EXERCISE OBJECTIVE:
Copy out every item below word for word, keeping each line as it appears.

----- MATERIALS PROVIDED

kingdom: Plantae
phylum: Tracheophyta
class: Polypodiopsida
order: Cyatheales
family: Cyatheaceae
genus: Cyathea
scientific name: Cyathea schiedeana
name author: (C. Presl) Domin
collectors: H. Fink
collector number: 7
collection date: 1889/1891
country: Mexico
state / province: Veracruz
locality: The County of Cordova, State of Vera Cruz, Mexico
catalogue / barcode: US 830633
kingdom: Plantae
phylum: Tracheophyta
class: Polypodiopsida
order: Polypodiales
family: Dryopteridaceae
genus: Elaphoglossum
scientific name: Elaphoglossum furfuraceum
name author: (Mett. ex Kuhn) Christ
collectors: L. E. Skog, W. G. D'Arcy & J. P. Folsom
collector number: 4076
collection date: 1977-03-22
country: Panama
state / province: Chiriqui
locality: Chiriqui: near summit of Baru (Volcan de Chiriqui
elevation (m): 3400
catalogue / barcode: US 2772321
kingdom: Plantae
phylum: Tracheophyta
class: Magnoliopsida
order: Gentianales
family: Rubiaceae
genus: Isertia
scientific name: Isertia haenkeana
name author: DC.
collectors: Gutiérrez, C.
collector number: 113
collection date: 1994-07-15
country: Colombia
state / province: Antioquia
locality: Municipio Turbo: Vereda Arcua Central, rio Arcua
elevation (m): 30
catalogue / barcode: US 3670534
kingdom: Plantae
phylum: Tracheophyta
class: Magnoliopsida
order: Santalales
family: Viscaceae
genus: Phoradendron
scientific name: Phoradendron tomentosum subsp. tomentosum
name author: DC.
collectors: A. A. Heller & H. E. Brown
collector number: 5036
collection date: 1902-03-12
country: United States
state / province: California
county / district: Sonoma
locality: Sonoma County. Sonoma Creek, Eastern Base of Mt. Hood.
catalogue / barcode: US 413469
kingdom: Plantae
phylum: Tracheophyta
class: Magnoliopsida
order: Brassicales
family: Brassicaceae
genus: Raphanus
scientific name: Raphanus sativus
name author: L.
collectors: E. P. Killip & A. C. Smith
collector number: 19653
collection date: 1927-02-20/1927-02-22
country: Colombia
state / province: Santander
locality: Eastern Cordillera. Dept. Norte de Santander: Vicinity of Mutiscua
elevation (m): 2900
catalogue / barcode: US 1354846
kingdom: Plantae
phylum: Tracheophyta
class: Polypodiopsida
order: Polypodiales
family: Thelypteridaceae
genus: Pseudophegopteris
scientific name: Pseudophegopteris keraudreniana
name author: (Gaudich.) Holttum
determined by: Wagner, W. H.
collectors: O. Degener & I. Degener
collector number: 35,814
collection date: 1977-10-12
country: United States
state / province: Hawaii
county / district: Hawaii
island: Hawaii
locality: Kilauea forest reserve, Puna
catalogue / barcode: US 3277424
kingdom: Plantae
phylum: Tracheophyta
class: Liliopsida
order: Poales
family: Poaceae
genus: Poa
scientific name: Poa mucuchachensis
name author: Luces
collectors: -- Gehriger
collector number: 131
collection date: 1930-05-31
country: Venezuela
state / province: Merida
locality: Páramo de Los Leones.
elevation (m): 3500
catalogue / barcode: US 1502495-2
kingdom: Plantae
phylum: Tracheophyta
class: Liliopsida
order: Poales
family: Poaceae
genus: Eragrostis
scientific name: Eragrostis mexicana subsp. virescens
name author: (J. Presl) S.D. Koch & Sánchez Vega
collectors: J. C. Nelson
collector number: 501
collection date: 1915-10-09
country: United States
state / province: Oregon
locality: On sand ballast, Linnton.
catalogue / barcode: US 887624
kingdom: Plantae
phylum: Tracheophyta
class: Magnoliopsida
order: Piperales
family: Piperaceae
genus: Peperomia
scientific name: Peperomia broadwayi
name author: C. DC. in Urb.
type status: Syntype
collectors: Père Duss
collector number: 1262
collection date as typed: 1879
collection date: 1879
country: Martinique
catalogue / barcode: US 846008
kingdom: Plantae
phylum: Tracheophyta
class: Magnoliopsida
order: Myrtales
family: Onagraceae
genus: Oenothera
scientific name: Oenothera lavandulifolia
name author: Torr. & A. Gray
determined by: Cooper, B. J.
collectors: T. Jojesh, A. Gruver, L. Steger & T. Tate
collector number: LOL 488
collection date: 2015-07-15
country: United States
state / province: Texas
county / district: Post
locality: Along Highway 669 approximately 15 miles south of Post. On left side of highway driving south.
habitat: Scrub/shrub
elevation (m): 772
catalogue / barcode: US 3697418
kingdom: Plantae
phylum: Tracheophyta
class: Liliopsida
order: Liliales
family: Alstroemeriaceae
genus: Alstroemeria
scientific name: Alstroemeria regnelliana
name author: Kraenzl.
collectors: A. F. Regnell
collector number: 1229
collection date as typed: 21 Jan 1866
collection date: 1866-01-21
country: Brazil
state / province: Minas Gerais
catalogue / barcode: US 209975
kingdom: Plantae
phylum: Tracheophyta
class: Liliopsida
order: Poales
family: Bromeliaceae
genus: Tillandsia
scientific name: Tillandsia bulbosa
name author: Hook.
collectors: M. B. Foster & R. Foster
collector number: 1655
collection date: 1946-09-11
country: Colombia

----------

OUTPUT FOR THIS TASK:
kingdom: Plantae
phylum: Tracheophyta
class: Polypodiopsida
order: Cyatheales
family: Cyatheaceae
genus: Cyathea
scientific name: Cyathea schiedeana
name author: (C. Presl) Domin
collectors: H. Fink
collector number: 7
collection date: 1889/1891
country: Mexico
state / province: Veracruz
locality: The County of Cordova, State of Vera Cruz, Mexico
catalogue / barcode: US 830633
kingdom: Plantae
phylum: Tracheophyta
class: Polypodiopsida
order: Polypodiales
family: Dryopteridaceae
genus: Elaphoglossum
scientific name: Elaphoglossum furfuraceum
name author: (Mett. ex Kuhn) Christ
collectors: L. E. Skog, W. G. D'Arcy & J. P. Folsom
collector number: 4076
collection date: 1977-03-22
country: Panama
state / province: Chiriqui
locality: Chiriqui: near summit of Baru (Volcan de Chiriqui
elevation (m): 3400
catalogue / barcode: US 2772321
kingdom: Plantae
phylum: Tracheophyta
class: Magnoliopsida
order: Gentianales
family: Rubiaceae
genus: Isertia
scientific name: Isertia haenkeana
name author: DC.
collectors: Gutiérrez, C.
collector number: 113
collection date: 1994-07-15
country: Colombia
state / province: Antioquia
locality: Municipio Turbo: Vereda Arcua Central, rio Arcua
elevation (m): 30
catalogue / barcode: US 3670534
kingdom: Plantae
phylum: Tracheophyta
class: Magnoliopsida
order: Santalales
family: Viscaceae
genus: Phoradendron
scientific name: Phoradendron tomentosum subsp. tomentosum
name author: DC.
collectors: A. A. Heller & H. E. Brown
collector number: 5036
collection date: 1902-03-12
country: United States
state / province: California
county / district: Sonoma
locality: Sonoma County. Sonoma Creek, Eastern Base of Mt. Hood.
catalogue / barcode: US 413469
kingdom: Plantae
phylum: Tracheophyta
class: Magnoliopsida
order: Brassicales
family: Brassicaceae
genus: Raphanus
scientific name: Raphanus sativus
name author: L.
collectors: E. P. Killip & A. C. Smith
collector number: 19653
collection date: 1927-02-20/1927-02-22
country: Colombia
state / province: Santander
locality: Eastern Cordillera. Dept. Norte de Santander: Vicinity of Mutiscua
elevation (m): 2900
catalogue / barcode: US 1354846
kingdom: Plantae
phylum: Tracheophyta
class: Polypodiopsida
order: Polypodiales
family: Thelypteridaceae
genus: Pseudophegopteris
scientific name: Pseudophegopteris keraudreniana
name author: (Gaudich.) Holttum
determined by: Wagner, W. H.
collectors: O. Degener & I. Degener
collector number: 35,814
collection date: 1977-10-12
country: United States
state / province: Hawaii
county / district: Hawaii
island: Hawaii
locality: Kilauea forest reserve, Puna
catalogue / barcode: US 3277424
kingdom: Plantae
phylum: Tracheophyta
class: Liliopsida
order: Poales
family: Poaceae
genus: Poa
scientific name: Poa mucuchachensis
name author: Luces
collectors: -- Gehriger
collector number: 131
collection date: 1930-05-31
country: Venezuela
state / province: Merida
locality: Páramo de Los Leones.
elevation (m): 3500
catalogue / barcode: US 1502495-2
kingdom: Plantae
phylum: Tracheophyta
class: Liliopsida
order: Poales
family: Poaceae
genus: Eragrostis
scientific name: Eragrostis mexicana subsp. virescens
name author: (J. Presl) S.D. Koch & Sánchez Vega
collectors: J. C. Nelson
collector number: 501
collection date: 1915-10-09
country: United States
state / province: Oregon
locality: On sand ballast, Linnton.
catalogue / barcode: US 887624
kingdom: Plantae
phylum: Tracheophyta
class: Magnoliopsida
order: Piperales
family: Piperaceae
genus: Peperomia
scientific name: Peperomia broadwayi
name author: C. DC. in Urb.
type status: Syntype
collectors: Père Duss
collector number: 1262
collection date as typed: 1879
collection date: 1879
country: Martinique
catalogue / barcode: US 846008
kingdom: Plantae
phylum: Tracheophyta
class: Magnoliopsida
order: Myrtales
family: Onagraceae
genus: Oenothera
scientific name: Oenothera lavandulifolia
name author: Torr. & A. Gray
determined by: Cooper, B. J.
collectors: T. Jojesh, A. Gruver, L. Steger & T. Tate
collector number: LOL 488
collection date: 2015-07-15
country: United States
state / province: Texas
county / district: Post
locality: Along Highway 669 approximately 15 miles south of Post. On left side of highway driving south.
habitat: Scrub/shrub
elevation (m): 772
catalogue / barcode: US 3697418
kingdom: Plantae
phylum: Tracheophyta
class: Liliopsida
order: Liliales
family: Alstroemeriaceae
genus: Alstroemeria
scientific name: Alstroemeria regnelliana
name author: Kraenzl.
collectors: A. F. Regnell
collector number: 1229
collection date as typed: 21 Jan 1866
collection date: 1866-01-21
country: Brazil
state / province: Minas Gerais
catalogue / barcode: US 209975
kingdom: Plantae
phylum: Tracheophyta
class: Liliopsida
order: Poales
family: Bromeliaceae
genus: Tillandsia
scientific name: Tillandsia bulbosa
name author: Hook.
collectors: M. B. Foster & R. Foster
collector number: 1655
collection date: 1946-09-11
country: Colombia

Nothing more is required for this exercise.